A legislative proposal by Senator Jon Kyl (R-AZ) that would criminalize the unauthorized disclosure or publication of classified information “concerning efforts by the United States to identify, investigate, or prevent terrorist activity” is drawing strong opposition even before it has been formally introduced.
The Kyl proposal (pdf), which would amend the espionage statute at 18 U.S.C. 798, is to be offered as an amendment to an unrelated bill on data mining that will be marked up by the Senate Judiciary Committee on Thursday, March 1.
Classified information on U.S. counterterror efforts appears in the press with some frequency and often serves as a stimulus to intense public deliberation. Today, for example, the Washington Post reported new information on controversial and possibly illegal CIA “black sites” where an unknown number of prisoners are held incommunicado for interrogation.
Under the sweeping Kyl proposal, disclosure or publication of such information could be punishable by up to twenty years in prison.
“The proposal seeks to stifle, with the threat of criminal prosecution, informed public debate about the most serious matters of the effectiveness of government counterterrorism efforts,” wrote dozens of public interest, first amendment and civil liberties advocacy groups (including FAS) in a February 27 letter (pdf) to the Senate Judiciary Committee.

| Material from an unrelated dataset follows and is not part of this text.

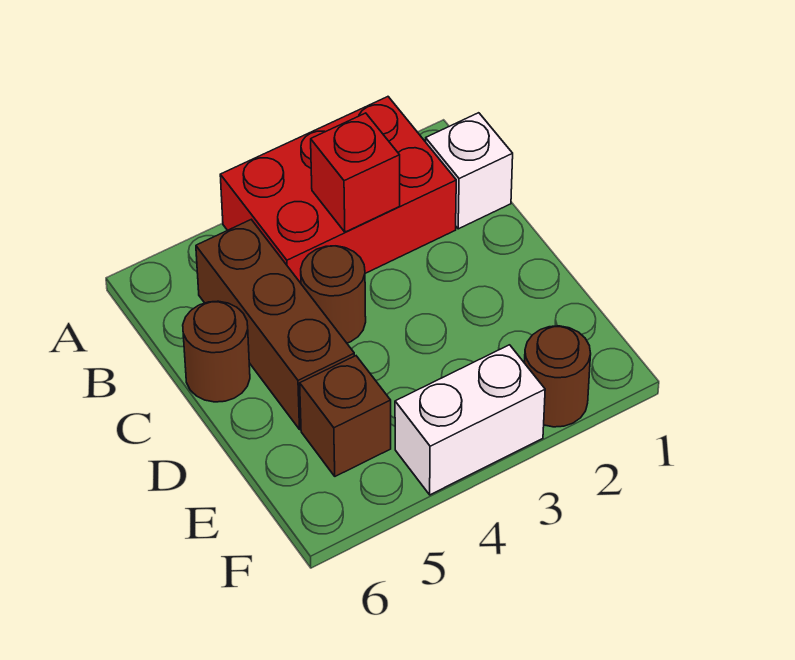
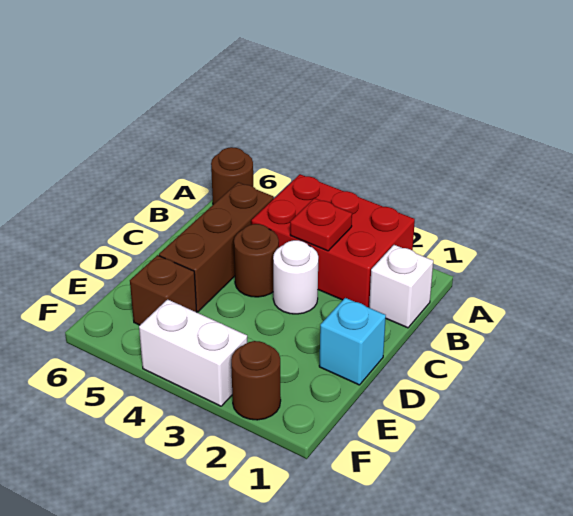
red 1x1 brick [311,113,400,232] -> red 1x1 plate [290,198,352,251]
none -> white 1x1 round brick [273,240,318,314]
brown 1x1 round brick [183,301,250,402] -> brown 1x1 round brick moved to [211,147,253,204]
none -> cyan 1x1 brick [319,298,386,385]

“We strongly urge you to reject the proposed amendment,” they wrote in a letter coordinated by the coalition OpenTheGovernment.org, directed by Patrice McDermott.
When a bill to criminalize the unauthorized disclosure of any classified information was introduced in 2000, it passed both houses of Congress before it encountered effective opposition (and it was subsequently vetoed by President Clinton).
In remarkable contrast, the present proposal by Senator Kyl has elicited organized opposition before it has even been formally introduced.
In addition to the OpenTheGovernment.org letter, a coalition of media organizations known as the Sunshine in Government Initiative, directed by Rick Blum, issued its own critique of the bill.